┌─ RECORDED INFORMATION

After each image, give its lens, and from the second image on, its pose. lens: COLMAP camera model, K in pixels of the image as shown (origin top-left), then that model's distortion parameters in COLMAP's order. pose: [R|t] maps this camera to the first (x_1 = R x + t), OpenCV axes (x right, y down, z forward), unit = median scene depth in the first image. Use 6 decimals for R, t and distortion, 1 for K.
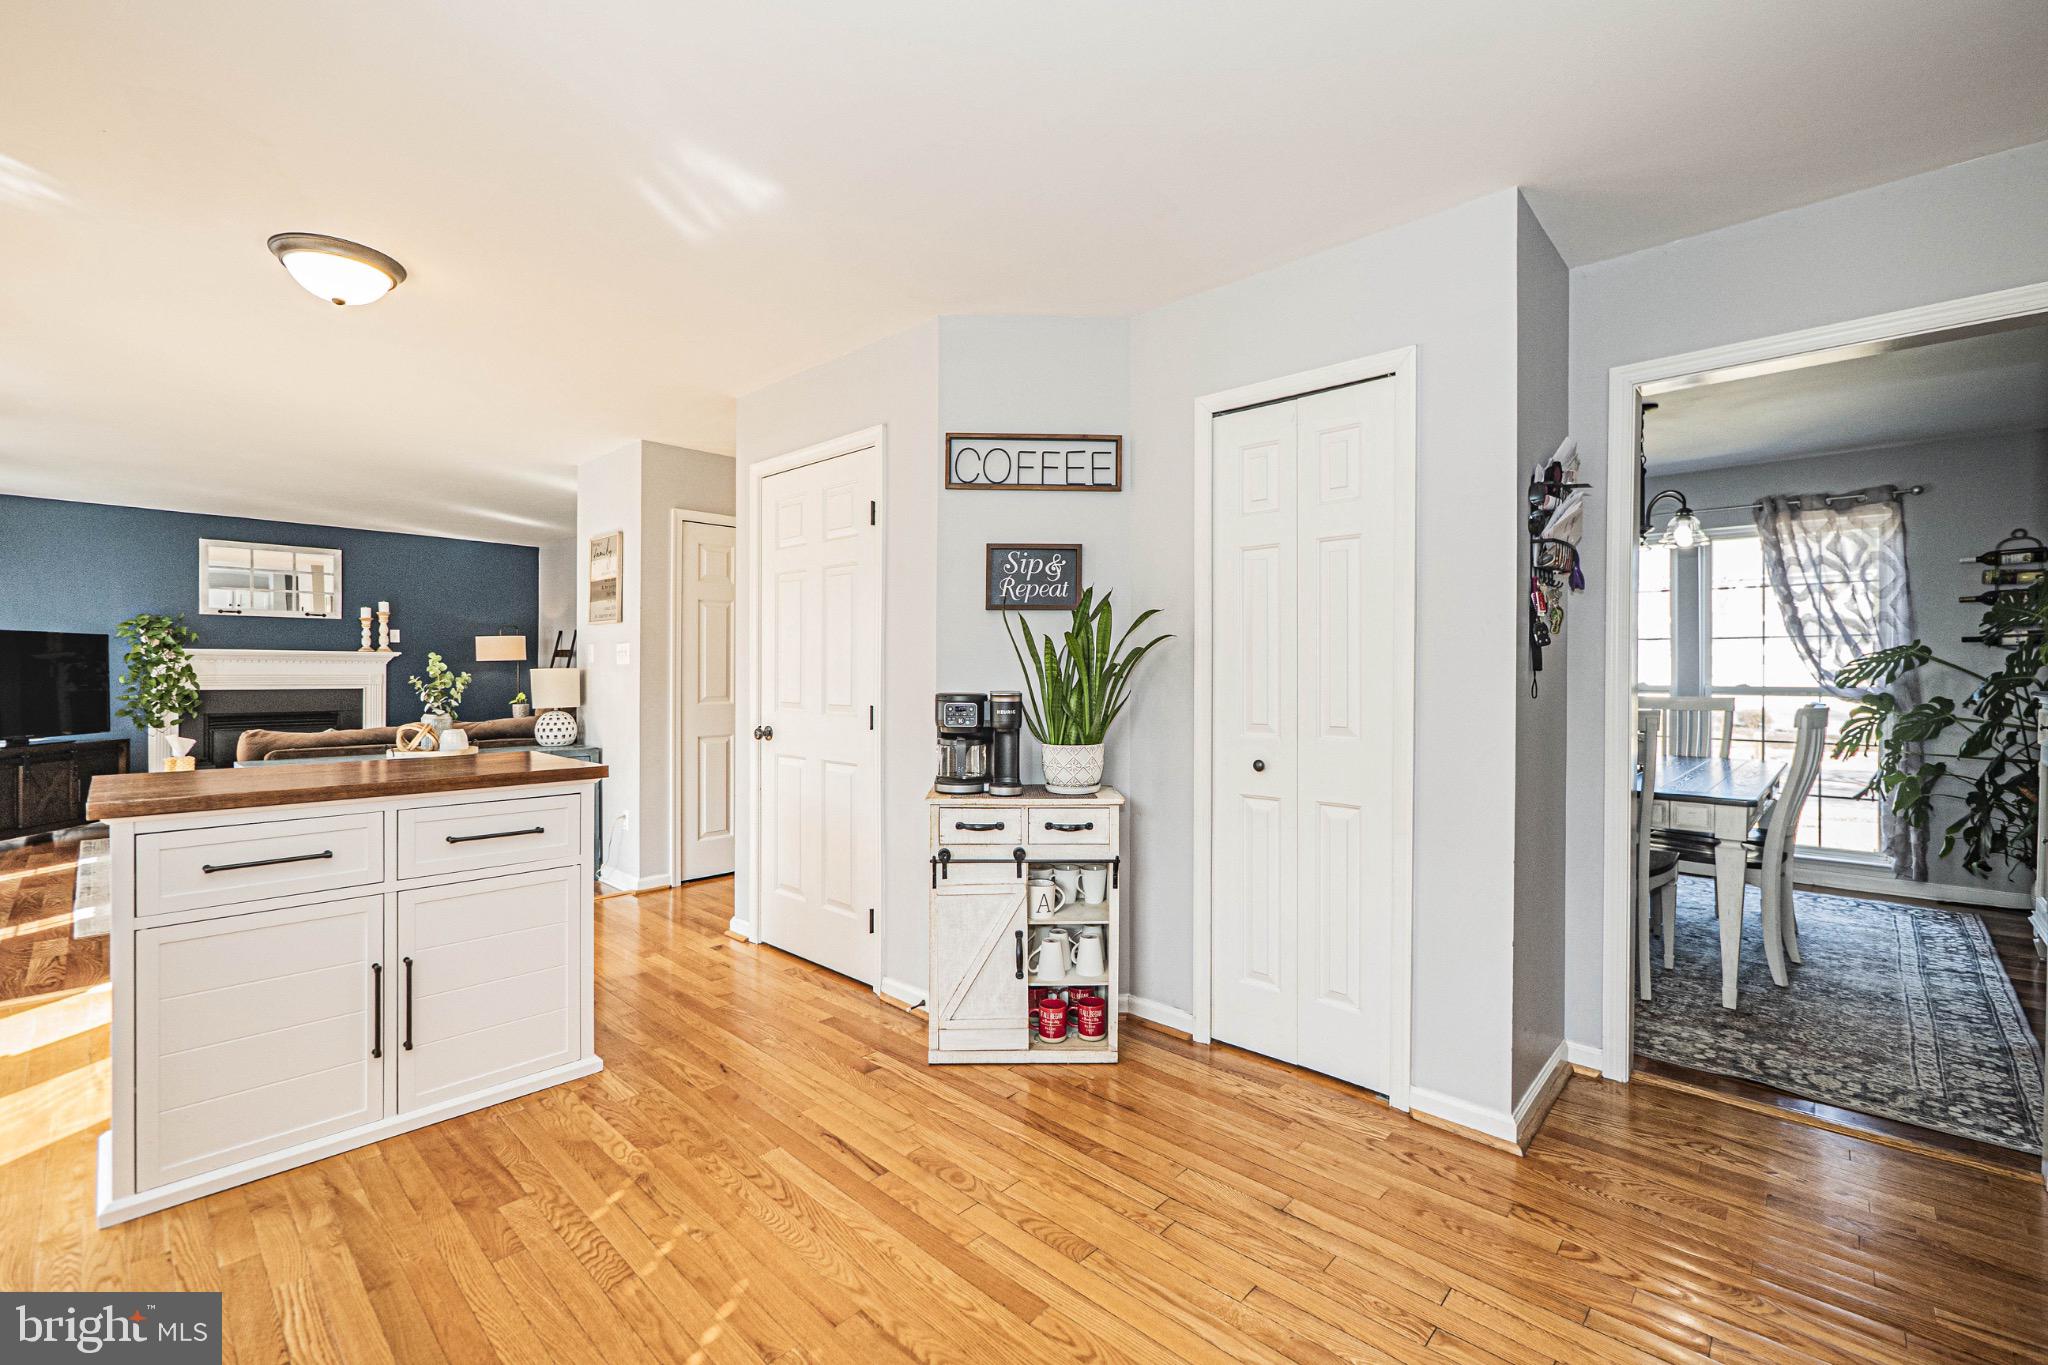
lens RADIAL K [[859.7, 0, 1015.0], [0, 859.7, 672.9], [0, 0, 1]] dist [-0.001914, 0.000029]
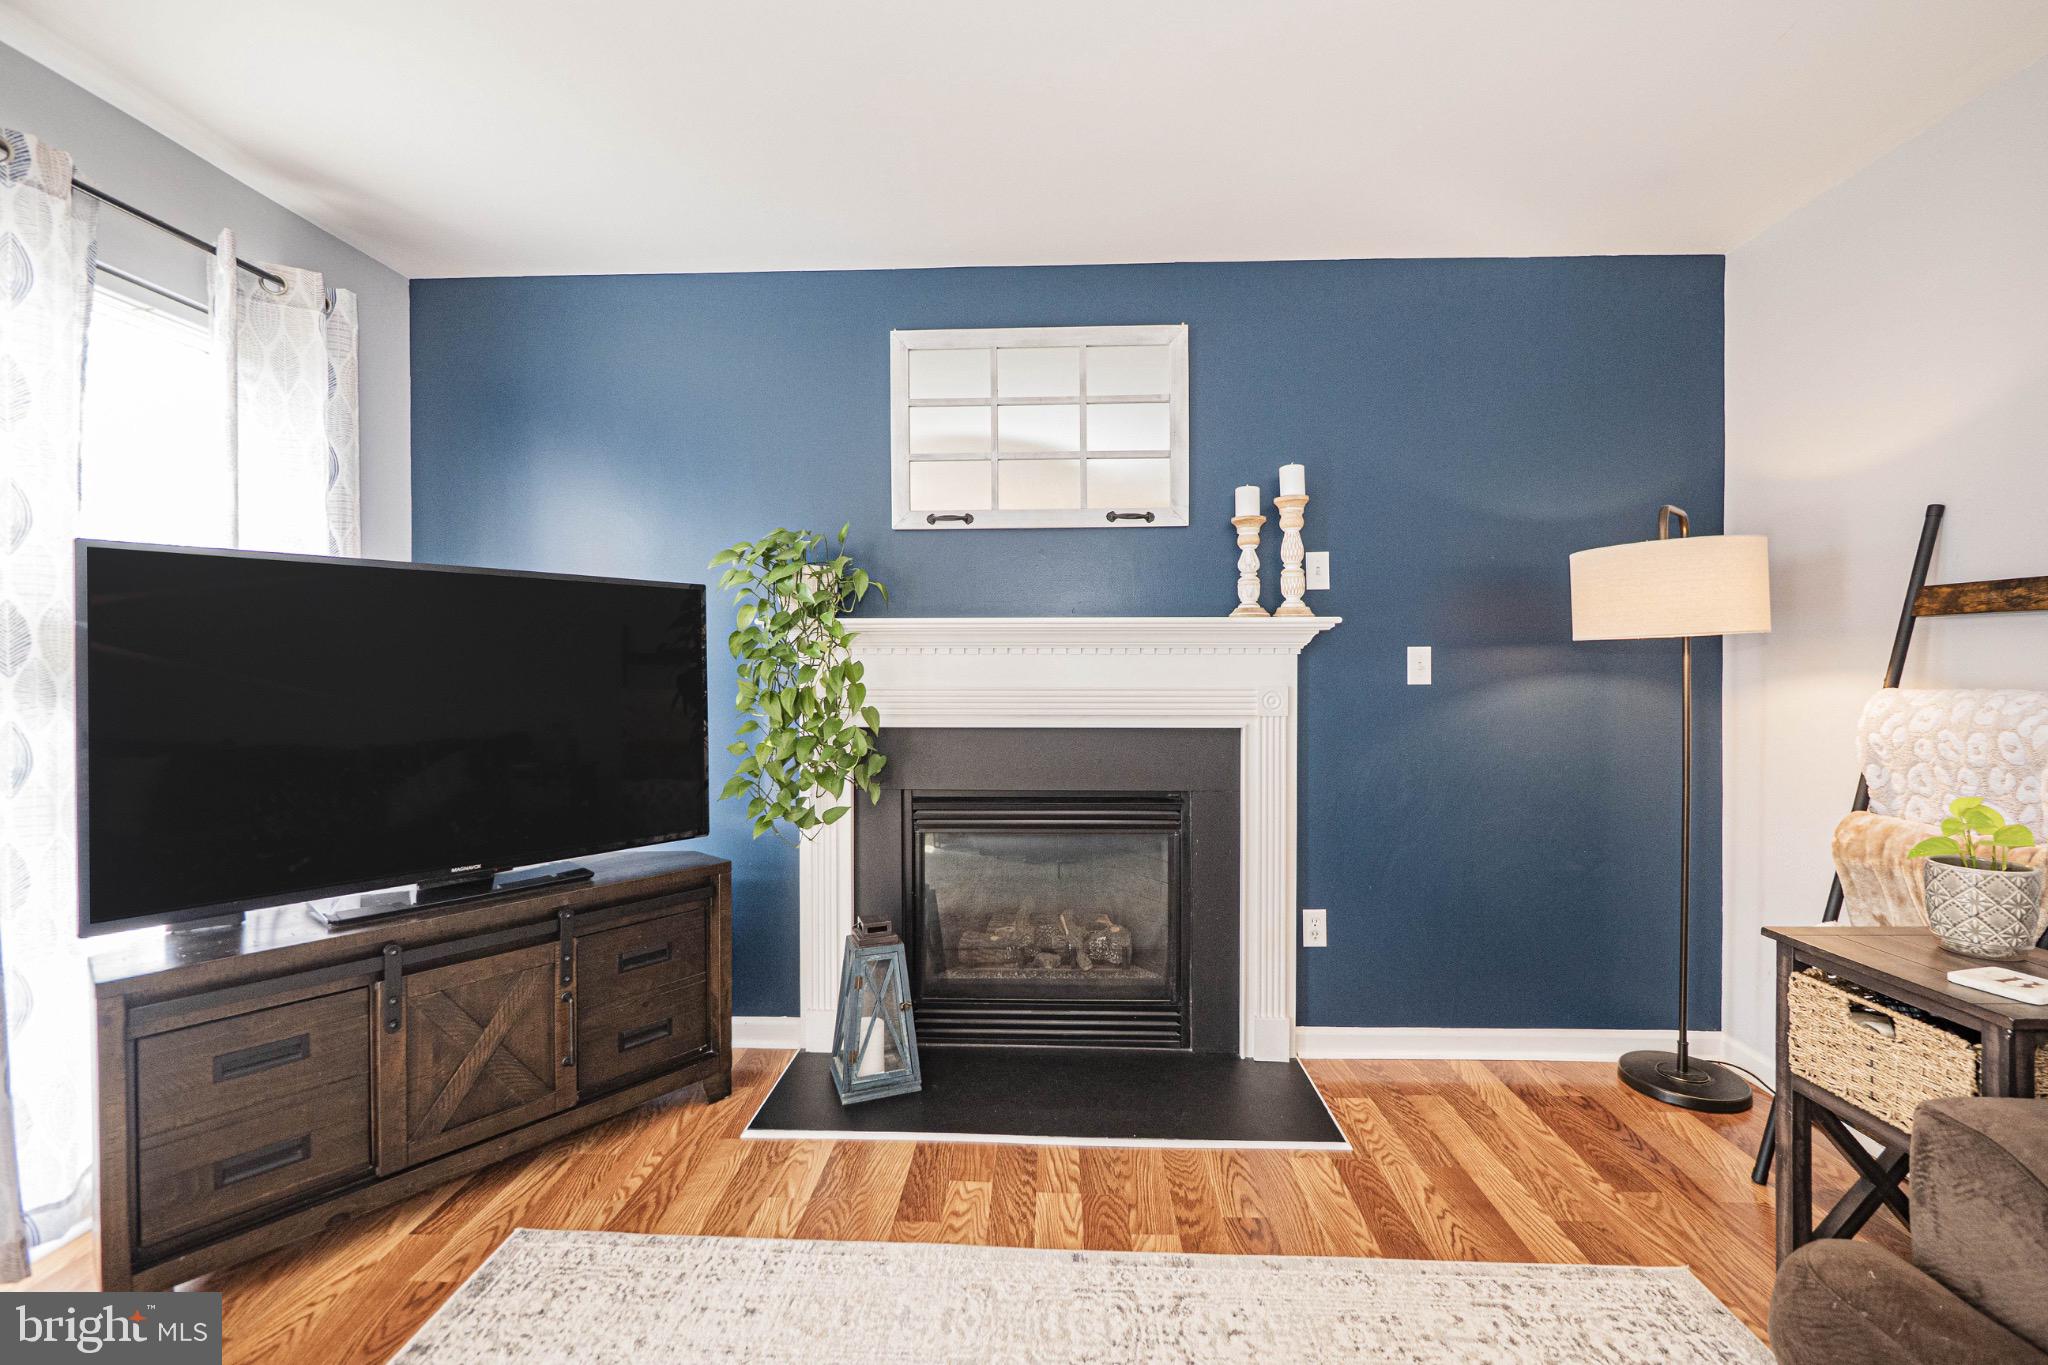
lens RADIAL K [[859.7, 0, 1023.0], [0, 859.7, 667.1], [0, 0, 1]] dist [-0.001914, 0.000029]
pose [[0.643248, 0.006709, -0.765629, -0.563848], [0.002590, 0.999937, 0.010938, -0.009404], [0.765654, -0.009018, 0.643190, 0.727263]]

└─

### TASK DIRECTIONS
Could you print the data exactly as it appears and keep the pictures out?

### TASK OUTPUT
After each image, give its lens, and from the second image on, its pose. lens: COLMAP camera model, K in pixels of the image as shown (origin top-left), then that model's distortion parameters in COLMAP's order. pose: [R|t] maps this camera to the first (x_1 = R x + t), OpenCV axes (x right, y down, z forward), unit = median scene depth in the first image. Use 6 decimals for R, t and distortion, 1 for K.
lens RADIAL K [[859.7, 0, 1015.0], [0, 859.7, 672.9], [0, 0, 1]] dist [-0.001914, 0.000029]
lens RADIAL K [[859.7, 0, 1023.0], [0, 859.7, 667.1], [0, 0, 1]] dist [-0.001914, 0.000029]
pose [[0.643248, 0.006709, -0.765629, -0.563848], [0.002590, 0.999937, 0.010938, -0.009404], [0.765654, -0.009018, 0.643190, 0.727263]]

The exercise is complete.